Endocrine ...Orally, a meta-analysis of observational research has found that higher sodium intake is associated with an average increase in body mass index (BMI) of 1. 24 kg/m2 and an approximate 5 cm increase in waist circumference (98182). It has been hypothesized that the increase in BMI is related to an increased thirst, resulting in an increased intake of sugary beverages and/or consumption of foods that are high in salt and also high in fat and energy (98182). One large observational study has found that the highest sodium intake is not associated with overweight or obesity when compared to the lowest intake in adolescents aged 12-19 years when intake of energy and sugar-sweetened beverages are considered (106265). However, in children aged 6-11 years, usual sodium intake is positively associated with increased weight and central obesity independently of the intake of energy and/or sugar-sweetened beverages (106265).

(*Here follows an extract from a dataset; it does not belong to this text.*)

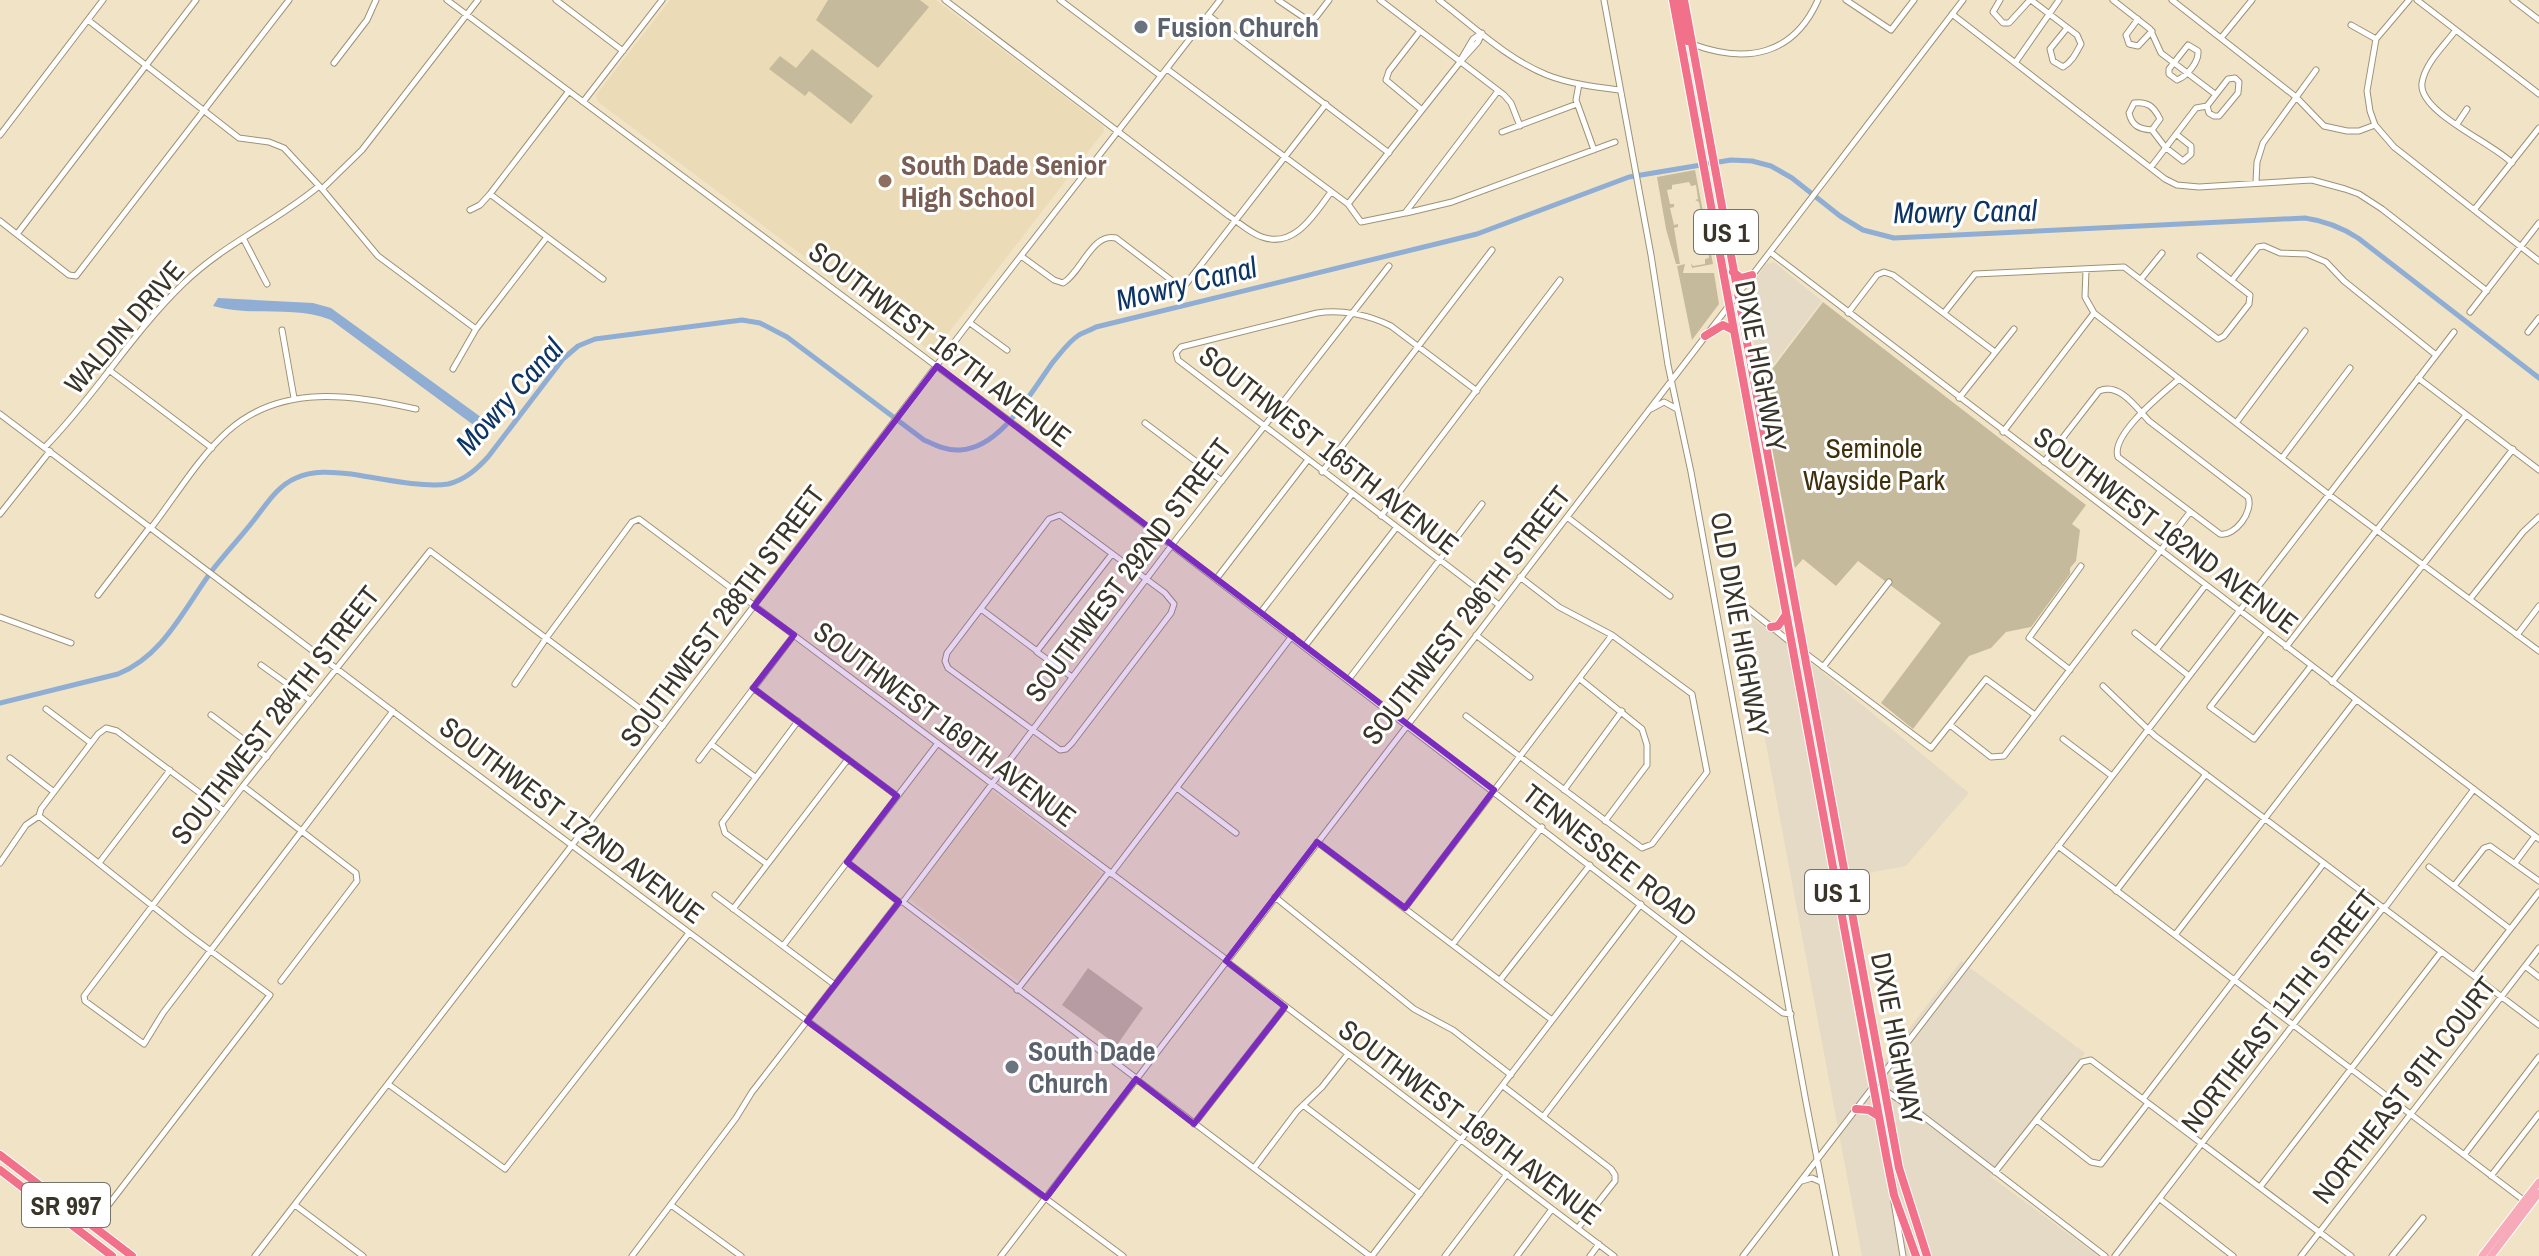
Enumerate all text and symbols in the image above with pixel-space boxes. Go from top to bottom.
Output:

Gastrointestinal ...In one case report, severe gastritis and a deep antral ulcer occurred in a patient who consumed 16 grams of sodium chloride in one sitting (25759). Chronic use of high to moderately high amounts of sodium chloride has been associated with an increased risk of gastric cancer (29405).
Musculoskeletal
...Observational research has found that low sodium levels can increase the risk for osteoporosis.
One study has found that low plasma sodium levels are associated with an increased risk for osteoporosis. Low levels, which are typically caused by certain disease states or chronic medications, are associated with a more than 2-fold increased odds for osteoporosis and bone fractures (101260).
Conversely, in healthy males on forced bed rest, a high intake of sodium chloride (7.7 mEq/kg daily) seems to exacerbate disuse-induced bone and muscle loss (25760,25761).
Oncologic ...Population research has found that high or moderately high intake of sodium chloride is associated with an increased risk of gastric cancer when compared with low sodium chloride intake (29405). Other population research in patients with gastric cancer has found that a high intake of sodium is associated with an approximate 65% increased risk of gastric cancer mortality when compared with a low intake. When zinc intake is taken into consideration, the increased risk of mortality only occurred in those with low zinc intake, but the risk was increased to approximately 2-fold in this sub-population (109400).
Pulmonary/Respiratory ...In patients with hypertension, population research has found that sodium excretion is modestly and positively associated with having moderate or severe obstructive sleep apnea. This association was not found in normotensive patients (106262).
Renal ...Increased sodium intake has been associated with impaired kidney function in healthy adults. This effect seems to be independent of blood pressure. Observational research has found that a high salt intake over approximately 5 years is associated with a 29% increased risk of developing impaired kidney function when compared with a lower salt intake. In this study, high salt intake was about 2-fold higher than low salt intake (101261).